Telefon acı, acı çalmaya başladı. Müdür korku dolu bakışlarla telefona baktı, açıp açmama konusunda acı dolu bir ızdırap duyuyordu. Bu telefon aylardır hiç bu kadar uzun, uzun çalmamıştı. Korku içinde ahizeyi kaldırdı.
-Buyurun efendim?
Karşıdaki kişi hırs ve kızgınlık içinde
-Ne yaptınız bir çözüm yolu buldunuz mu?
-Şey, efendim bu konuda çalışmalarımız devam ediyor. Umarım bir çözüm yoluna yaklaştık.
Kelimeler ağzında dağılıyor ve ne söylediğini bilememenin ezikliği içinde
-Hemen efendim, baş üstüne efendim!
Karşı tarafta uzun, uzun talimatı aldıktan sonra telefonu usulca kapatarak derin bir soluk aldı.

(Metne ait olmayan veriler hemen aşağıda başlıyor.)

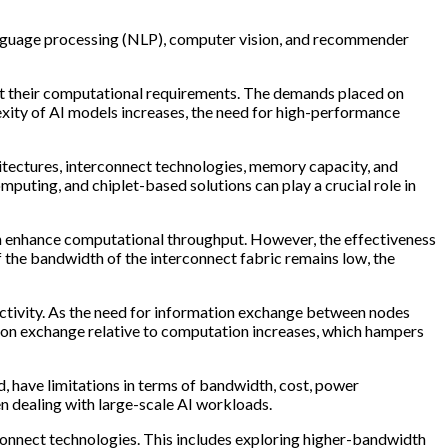
language processing (NLP), computer vision, and recommender
port their computational requirements. The demands placed on
exity of AI models increases, the need for high-performance
hitectures, interconnect technologies, memory capacity, and
mputing, and chiplet-based solutions can play a crucial role in
an enhance computational throughput. However, the effectiveness
If the bandwidth of the interconnect fabric remains low, the
ctivity. As the need for information exchange between nodes
ation exchange relative to computation increases, which hampers
 have limitations in terms of bandwidth, cost, power
hen dealing with large-scale AI workloads.
rconnect technologies. This includes exploring higher-bandwidth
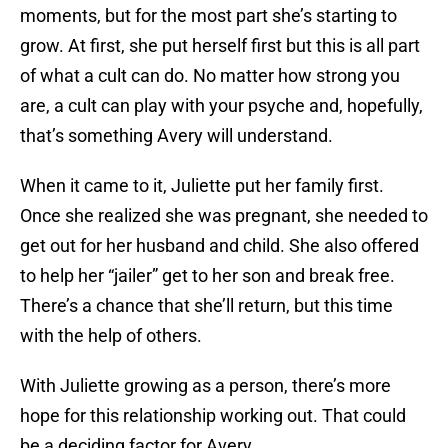
moments, but for the most part she’s starting to
grow. At first, she put herself first but this is all part
of what a cult can do. No matter how strong you
are, a cult can play with your psyche and, hopefully,
that’s something Avery will understand.
When it came to it, Juliette put her family first.
Once she realized she was pregnant, she needed to
get out for her husband and child. She also offered
to help her “jailer” get to her son and break free.
There’s a chance that she’ll return, but this time
with the help of others.
With Juliette growing as a person, there’s more
hope for this relationship working out. That could
be a deciding factor for Avery.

Bozuk olan bu morali ile rahat bir nefes almak ve dinlenmek için Henry evin yolunu tuttu. Eve gelince kapının ziline uzun, uzun bastı. Kapıyı eşi suizanna açtı ve açması ile
-Hayatım neden uzun, uzun zile bastın, anahtarın ile neden açmadın?
Sorusunu sorduktan sonra Henry yüzündeki bozuk ifadeyi fark edince, şaşkınlık içinde
-Hayatım neden böylesine bitkinsin sanki tanrının tokadını yemiş gibisin?

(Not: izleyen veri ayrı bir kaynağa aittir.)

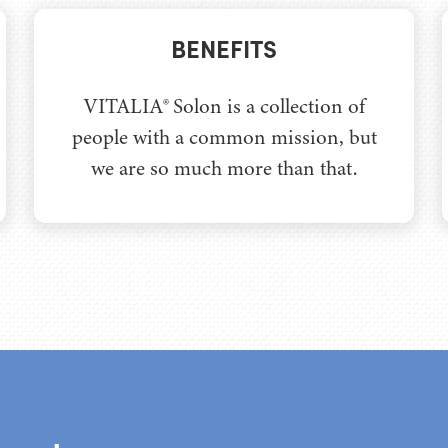
BENEFITS
VITALIA® Solon is a collection of
people with a common mission, but
we are so much more than that.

Bu söz ile Henry kendine geldi ve hayret ile
-Sen nerden biliyorsun?
-Neyi hayatım?
-Tanrının tokadını yediğimi?
-Hayatım yüzündeki ifadeyi ancak bu açıklar. Gel içeriye gir bir duş al kendine gel, bana neler olduğunu anlatırsın, haydi gir içeriye.
Usulca içeriye girdi. Elbiselerini çıkararak duş almak için banyoya girdi. Uzun ve soğuk bir duştan sonra banyodan çıktı, kurulandı ve salona geçti. Eşi suizanna ayakta heyecanla bekliyordu.

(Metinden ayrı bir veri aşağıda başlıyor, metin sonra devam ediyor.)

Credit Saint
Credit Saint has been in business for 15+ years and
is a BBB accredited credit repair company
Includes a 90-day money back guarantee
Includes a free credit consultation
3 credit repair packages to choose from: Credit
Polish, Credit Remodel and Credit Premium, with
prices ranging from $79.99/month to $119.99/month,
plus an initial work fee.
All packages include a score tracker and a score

-Gel hayatım koltuğa uzan ve bana neler olduğunu anlat!
Henry neyi nasıl açıklayacağın bilememenin şaşkınlığı ile
-Önemli değil hayatım, hem bu konular ev ortamında konuşulacak konular değil gizlidir.
-Hayatımızda gizlilik hiç olmamıştı şu ana kadar, seni üzen ne ise bilmek ve yardımcı olmak istiyorum hayatım. Haydi, bana anlat ve rahatla haydi canım.
-Olmaz hayatım belki daha sonra, şöyle biraz uzanarak dinlenmek istiyorum, telefonların fişini çek ve beni rahatsız etmesini istemiyorum!
Diyerekten hem evin telefon fişini hem de kendi hem de eşinin cep telefonunu kapattıktan sonra, biraz dinlenmek için gözlerini kapattı. Gözlerimi yumar yummaz kendini çıkamayacağı küçük bir menfezin içinde buldu. Etrafında sesler geliyordu kulak kabarttı sesin geldiği yöne doğru yürüdü. Az ilerde mesai arkadaşı Hansı gözyaşları içinde kendi kendince acılar içinde konuşurken buldu. Yaklaştı eli ile dokundu, Hansı bu dokunuş ile irkildi ve Henry görünce
-Henry seni tanrı gönderdi, burada sıkışıp kaldım saatlerdir bağırıyorum beni duyan olmadı, sen sesimi duydun da geldin’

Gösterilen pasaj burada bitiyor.